The Tokyo Games are slated to open on Friday after being postponed last year due to the pandemic.

Rising Covid-19 cases in Tokyo have overshadowed the Olympics, which excluded all viewers from the Games this month after Japan declared a state of emergency.

The cases around the Japanese capital have increased by more than 1,000 new infections daily in the last few days. Japan has reported more than 848,000 Covid cases and over 15,000 deaths nationwide from a relatively slow vaccine adoption.

The first positive Covid-19 case hit the athletes’ village over the weekend and so far more than 70 cases have been linked to the Tokyo Games.

On Wednesday, Tedros said the Games were a celebration of “something our world needs now more than ever – a celebration of hope”. While the pandemic may have postponed the Games, he said it did not “beat” them.

Vaccine discrepancies

Tedros criticized the vaccine discrepancy between rich and low-income countries.
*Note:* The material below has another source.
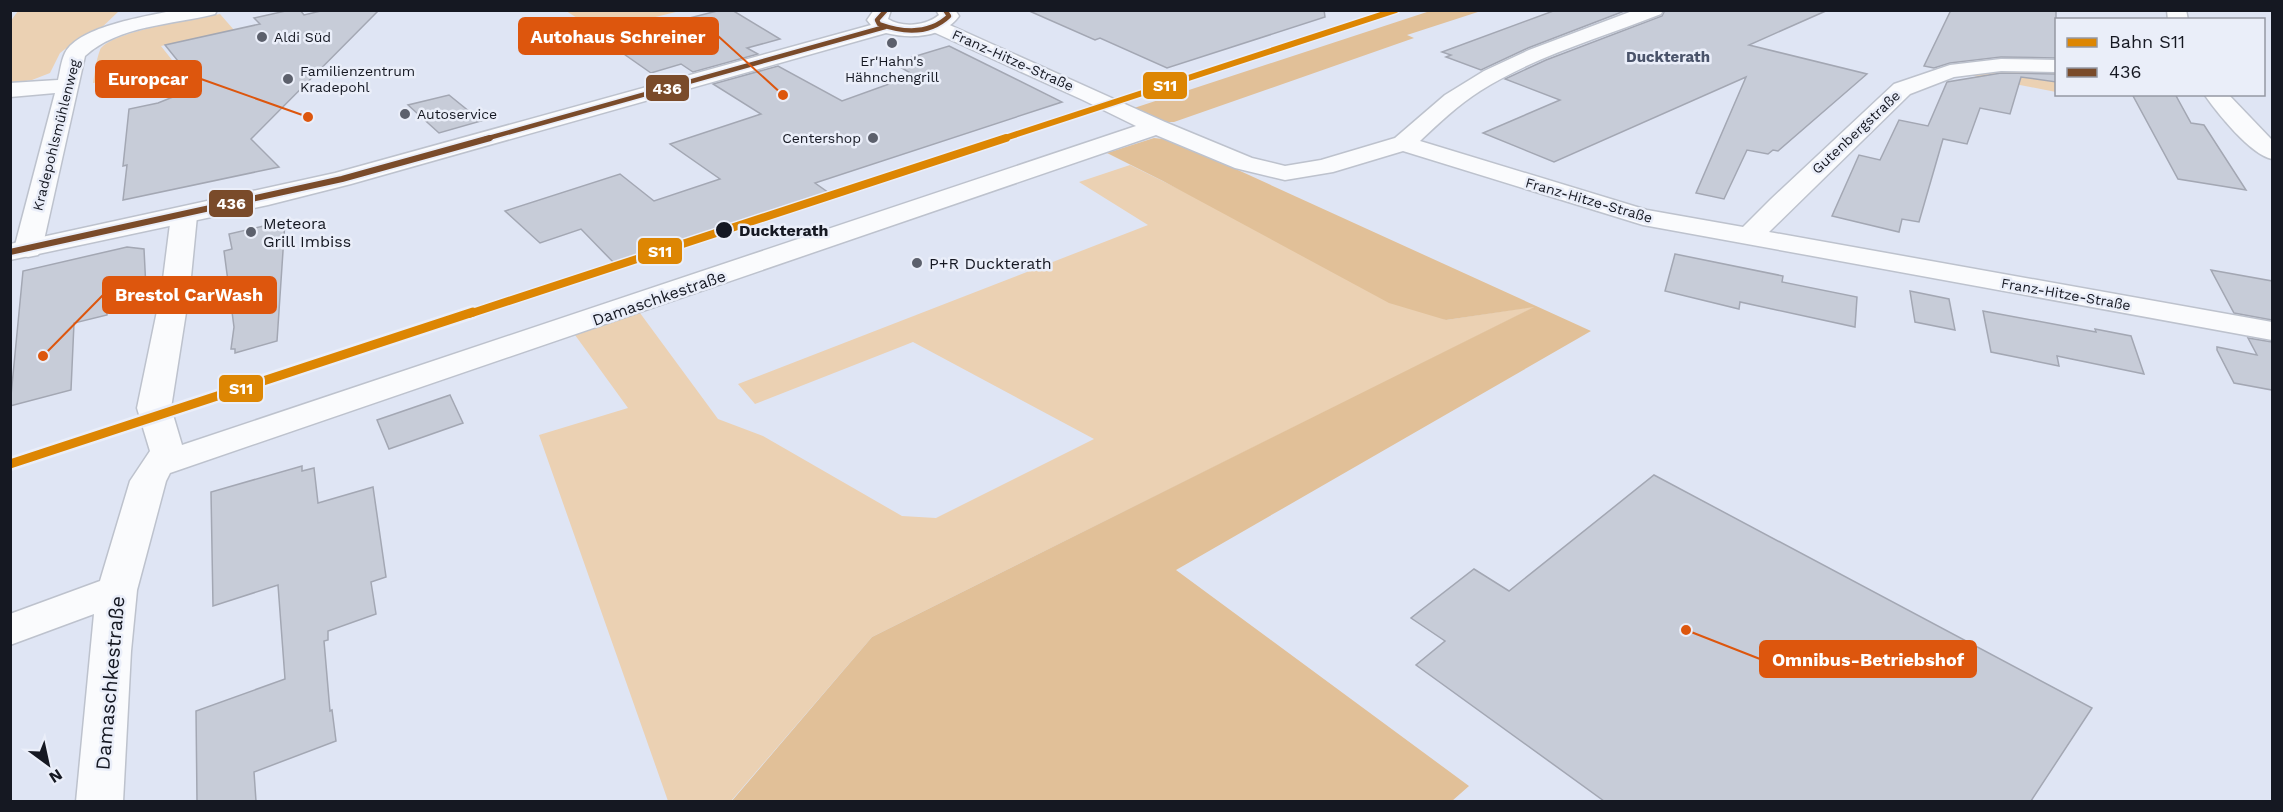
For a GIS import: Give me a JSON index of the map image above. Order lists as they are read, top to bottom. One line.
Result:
{"streets":{"street":["Franz-Hitze-Straße","Gutenbergstraße","Kradepohlsmühlenweg","Damaschkestraße"]},"crossings":[["Franz-Hitze-Straße","Gutenbergstraße"],["Franz-Hitze-Straße","Damaschkestraße"]],"districts":["Duckterath"],"places":["Aldi Süd","Er'Hahn's Hähnchengrill","Familienzentrum Kradepohl","Autohaus Schreiner","Autoservice","Europcar","Centershop","Duckterath","Meteora Grill Imbiss","P+R Duckterath","Brestol CarWash","Omnibus-Betriebshof"],"lines":["rail line S11","transit line 436"],"legend":["Bahn S11","436"],"north":"bottom right"}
He said 75% of all vaccine doses – more than 3.5 billion vaccinations – were given in just 10 countries, while only 1% of people in poorer countries received at least one vaccination.

“Vaccines are powerful and indispensable tools. But the world has not used them well,” he said, adding that vaccinations have not been widely available but have been concentrated in the “hands and arms of the lucky few”.

The global health agency has called for a massive global push to vaccinate at least 70% of the population in each country by the middle of next year.

“The pandemic will end when the world chooses to end it. It’s in our hands, ”said Tedros. “We have all the tools we need: we can prevent this disease, we can test for it, and we can treat it.”

He called on the world’s leading economies, by sharing vaccines and funding global efforts to make them more accessible, and incentivizing companies to expand vaccine production.

Disclosure: CNBC parent NBCUniversal owns NBC Sports and NBC Olympics. NBC Olympics holds the U.S. broadcast rights to all Summer and Winter Games through 2032.